Bühne und Zuschauerraum gehen ineinander über, die Schauspieler sind zu Beginn Teil des Publikums, über einem Bild der Burgtheater-Feststiege prangt der Schriftzug „Eintritt macht frei“ – ein Wortspiel (Eintritt = ein Tritt) und gleichzeitig Anspielung auf den Slogan „Arbeit macht frei“, mit dem die Nazis KZ-Opfer verhöhnten.
Was das alles genau soll, erschließt sich auf den ersten Blick nicht (was man auch als Hinweis darauf verstehen kann, dass es zweite und dritte Blicke braucht, wenn man klar denken will), aber eines wird dem Zuschauer deutlich gemacht: Du bist hier Komplize, du bist mitgemeint.
Entsetzlich lächerlich
Damit kommen wir zum aussichtslosen, weil von der Autorin vermutlich auch gar nicht erwünschten Versuch, Jelineks Text zu interpretieren.
„Über Ibiza muss man lachen, man kann es aber nicht“, schreibt Jelinek am Ende ihres Aufsatzes im Programmheft. Genau das gibt der Text wieder: Er ist die Parodie des nicht Parodierbaren, weil ohnehin schon entsetzlich Lächerlichen und lächerlich Entsetzlichen.
Jelineks Worte denken nach über Rechtspopulismus und Machtgier, über geschmeidige Politikerbuben und deren Angst vor Frauen, Fremden und sich selbst, über die religionsähnliche Verehrung moderner Ersatzgötter und Erlöserfiguren, über Gewalt und Hass, über Kunst und Medien und Mode und über eigentlich eh alles. Der Text reist von Ibiza über Verweise auf den französischen Kulturanthropologen und Religionsphilosophen René Girard bis zu Euripides und wieder retour.
„Schwarzwasser“ ist gleichzeitig Essay und dramatisierte Zeitungskolumne, wild sich überschlagender Gedankenstrom und Kabarett, Wortspielplatz und kunstphilosophisches Proseminar.

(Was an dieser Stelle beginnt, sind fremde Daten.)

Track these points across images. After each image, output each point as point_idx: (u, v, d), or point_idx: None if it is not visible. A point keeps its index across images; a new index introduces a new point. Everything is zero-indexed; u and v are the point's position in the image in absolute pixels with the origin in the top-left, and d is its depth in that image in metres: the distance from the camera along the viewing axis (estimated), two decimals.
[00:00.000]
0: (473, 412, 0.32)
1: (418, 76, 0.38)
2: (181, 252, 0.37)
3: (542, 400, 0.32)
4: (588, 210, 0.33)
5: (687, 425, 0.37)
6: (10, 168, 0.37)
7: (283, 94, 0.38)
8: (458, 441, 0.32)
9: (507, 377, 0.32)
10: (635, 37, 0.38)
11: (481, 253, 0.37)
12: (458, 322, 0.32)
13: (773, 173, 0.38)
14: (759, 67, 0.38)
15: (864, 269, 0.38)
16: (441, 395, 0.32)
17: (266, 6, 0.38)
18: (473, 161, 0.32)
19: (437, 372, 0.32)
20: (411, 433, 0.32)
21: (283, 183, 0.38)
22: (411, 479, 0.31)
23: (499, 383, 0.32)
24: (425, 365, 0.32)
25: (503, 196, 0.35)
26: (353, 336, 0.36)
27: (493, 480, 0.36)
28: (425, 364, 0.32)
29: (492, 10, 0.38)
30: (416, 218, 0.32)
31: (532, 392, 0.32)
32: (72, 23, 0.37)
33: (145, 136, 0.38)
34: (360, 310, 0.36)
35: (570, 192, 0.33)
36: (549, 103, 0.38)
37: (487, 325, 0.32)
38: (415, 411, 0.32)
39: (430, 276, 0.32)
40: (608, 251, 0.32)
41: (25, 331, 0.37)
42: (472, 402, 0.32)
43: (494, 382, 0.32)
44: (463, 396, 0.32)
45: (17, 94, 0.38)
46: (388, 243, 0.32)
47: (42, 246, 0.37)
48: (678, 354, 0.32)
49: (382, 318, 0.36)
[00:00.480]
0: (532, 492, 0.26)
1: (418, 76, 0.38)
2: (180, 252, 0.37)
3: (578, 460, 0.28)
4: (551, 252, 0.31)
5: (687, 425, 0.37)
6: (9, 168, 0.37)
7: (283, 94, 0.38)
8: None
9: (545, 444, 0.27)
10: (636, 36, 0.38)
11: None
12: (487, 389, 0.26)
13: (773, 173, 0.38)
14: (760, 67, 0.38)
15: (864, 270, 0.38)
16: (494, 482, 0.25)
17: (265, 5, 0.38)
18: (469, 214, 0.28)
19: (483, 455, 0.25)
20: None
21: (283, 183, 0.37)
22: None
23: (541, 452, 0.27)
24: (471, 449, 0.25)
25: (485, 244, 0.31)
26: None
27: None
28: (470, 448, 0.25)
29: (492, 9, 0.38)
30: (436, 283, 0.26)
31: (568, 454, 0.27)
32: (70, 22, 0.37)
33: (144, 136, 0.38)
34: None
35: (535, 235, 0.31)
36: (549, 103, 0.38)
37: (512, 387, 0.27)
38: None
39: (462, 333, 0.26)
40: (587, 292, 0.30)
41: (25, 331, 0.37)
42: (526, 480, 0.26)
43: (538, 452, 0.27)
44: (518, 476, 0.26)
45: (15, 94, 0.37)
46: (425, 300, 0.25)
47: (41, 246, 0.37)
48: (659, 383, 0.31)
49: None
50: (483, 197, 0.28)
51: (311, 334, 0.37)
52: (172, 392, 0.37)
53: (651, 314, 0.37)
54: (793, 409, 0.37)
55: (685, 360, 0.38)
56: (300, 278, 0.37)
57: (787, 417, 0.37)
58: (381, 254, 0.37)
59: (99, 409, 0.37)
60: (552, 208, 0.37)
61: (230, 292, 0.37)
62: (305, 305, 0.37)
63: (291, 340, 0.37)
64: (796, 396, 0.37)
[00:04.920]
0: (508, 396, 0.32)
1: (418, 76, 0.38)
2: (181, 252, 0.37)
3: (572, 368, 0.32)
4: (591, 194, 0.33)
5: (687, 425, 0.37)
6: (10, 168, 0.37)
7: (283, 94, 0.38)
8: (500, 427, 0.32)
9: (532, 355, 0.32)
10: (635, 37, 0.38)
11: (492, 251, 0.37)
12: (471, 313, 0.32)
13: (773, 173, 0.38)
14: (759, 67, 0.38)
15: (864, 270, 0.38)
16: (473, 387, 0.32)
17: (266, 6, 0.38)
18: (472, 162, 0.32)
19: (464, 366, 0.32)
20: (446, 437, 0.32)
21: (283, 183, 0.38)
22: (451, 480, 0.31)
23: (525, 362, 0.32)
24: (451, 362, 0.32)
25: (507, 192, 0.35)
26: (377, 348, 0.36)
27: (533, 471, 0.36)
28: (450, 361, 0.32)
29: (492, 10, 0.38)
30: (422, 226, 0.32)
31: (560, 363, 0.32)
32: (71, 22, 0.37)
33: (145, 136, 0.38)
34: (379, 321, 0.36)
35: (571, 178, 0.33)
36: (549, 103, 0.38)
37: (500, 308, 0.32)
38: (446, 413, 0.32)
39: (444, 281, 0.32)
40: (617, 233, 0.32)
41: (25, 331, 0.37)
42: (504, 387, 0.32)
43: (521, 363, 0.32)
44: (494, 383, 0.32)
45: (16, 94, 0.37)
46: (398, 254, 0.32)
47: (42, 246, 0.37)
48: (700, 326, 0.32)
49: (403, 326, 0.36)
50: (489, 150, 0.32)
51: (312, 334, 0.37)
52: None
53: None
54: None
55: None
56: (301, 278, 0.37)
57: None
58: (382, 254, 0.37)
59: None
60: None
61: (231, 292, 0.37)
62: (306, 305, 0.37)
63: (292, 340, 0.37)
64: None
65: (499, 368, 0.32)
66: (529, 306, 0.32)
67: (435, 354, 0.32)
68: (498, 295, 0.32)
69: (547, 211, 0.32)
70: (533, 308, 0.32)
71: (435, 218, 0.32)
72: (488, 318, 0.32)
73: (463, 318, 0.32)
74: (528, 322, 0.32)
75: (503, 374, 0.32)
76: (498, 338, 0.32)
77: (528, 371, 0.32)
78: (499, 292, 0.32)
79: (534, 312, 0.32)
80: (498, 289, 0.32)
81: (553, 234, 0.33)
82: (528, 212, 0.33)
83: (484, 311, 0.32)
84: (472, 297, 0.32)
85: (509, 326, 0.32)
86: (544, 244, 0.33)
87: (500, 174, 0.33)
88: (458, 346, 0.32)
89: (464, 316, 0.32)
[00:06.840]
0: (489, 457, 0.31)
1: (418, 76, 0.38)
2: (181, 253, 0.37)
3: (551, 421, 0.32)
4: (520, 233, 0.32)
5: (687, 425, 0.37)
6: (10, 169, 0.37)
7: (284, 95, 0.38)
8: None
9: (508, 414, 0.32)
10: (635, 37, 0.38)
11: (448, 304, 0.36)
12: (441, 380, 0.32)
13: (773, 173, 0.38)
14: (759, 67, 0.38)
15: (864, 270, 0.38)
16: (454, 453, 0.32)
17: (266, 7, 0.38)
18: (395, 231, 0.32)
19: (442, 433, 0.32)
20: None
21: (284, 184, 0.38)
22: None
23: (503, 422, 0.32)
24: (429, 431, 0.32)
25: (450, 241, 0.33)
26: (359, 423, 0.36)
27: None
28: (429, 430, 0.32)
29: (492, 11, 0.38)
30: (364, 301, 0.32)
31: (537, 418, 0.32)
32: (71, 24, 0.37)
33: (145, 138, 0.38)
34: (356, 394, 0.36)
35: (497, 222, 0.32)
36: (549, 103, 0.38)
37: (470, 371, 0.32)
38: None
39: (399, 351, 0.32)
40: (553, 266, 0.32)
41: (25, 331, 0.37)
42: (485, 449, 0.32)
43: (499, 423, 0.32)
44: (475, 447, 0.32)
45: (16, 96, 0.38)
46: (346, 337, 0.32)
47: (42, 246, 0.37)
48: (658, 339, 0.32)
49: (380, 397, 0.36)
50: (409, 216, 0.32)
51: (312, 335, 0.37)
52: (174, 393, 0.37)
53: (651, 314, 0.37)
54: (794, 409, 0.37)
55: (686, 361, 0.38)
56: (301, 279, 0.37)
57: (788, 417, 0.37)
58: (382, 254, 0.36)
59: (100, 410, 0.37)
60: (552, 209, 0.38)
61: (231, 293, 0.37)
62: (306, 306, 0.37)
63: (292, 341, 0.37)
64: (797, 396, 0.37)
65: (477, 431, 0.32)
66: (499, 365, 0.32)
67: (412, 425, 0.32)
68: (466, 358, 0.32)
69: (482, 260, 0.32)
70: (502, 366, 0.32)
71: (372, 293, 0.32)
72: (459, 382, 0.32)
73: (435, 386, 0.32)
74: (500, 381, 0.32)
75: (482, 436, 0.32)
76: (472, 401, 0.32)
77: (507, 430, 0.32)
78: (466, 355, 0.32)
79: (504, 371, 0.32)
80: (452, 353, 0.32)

Dass diese herrlich maßlose Denkübung bei der Uraufführung im Akademietheater trotz einiger Längen (mehr als drei Stunden Wortwurstkauen kann sehr anstrengend sein!) auch als Theaterabend funktioniert, liegt an den grandiosen Darstellern: Martin Wuttke, Caroline Peters, Felix Kammerer und Christoph Luser sind Jelineks Text gute Anwälte.
Jubel
Ein Sprechchor und zwei sehr gute Sängerinnen unterstützen das Spiel virtuos.
Der Großteil des Premierenpublikums – darunter der Wiener Bürgermeister – nahm die Uraufführung mit Jubel entgegen, der kleinere Teil floh still. Es gab kein Buh – die Zeit der Theaterskandale ist endgültig vorbei.
Für alle, die in Jelineks Wortstrom Schwimmen lernen wollen: Der Text ist bei Rowohlt als Buch erschienen.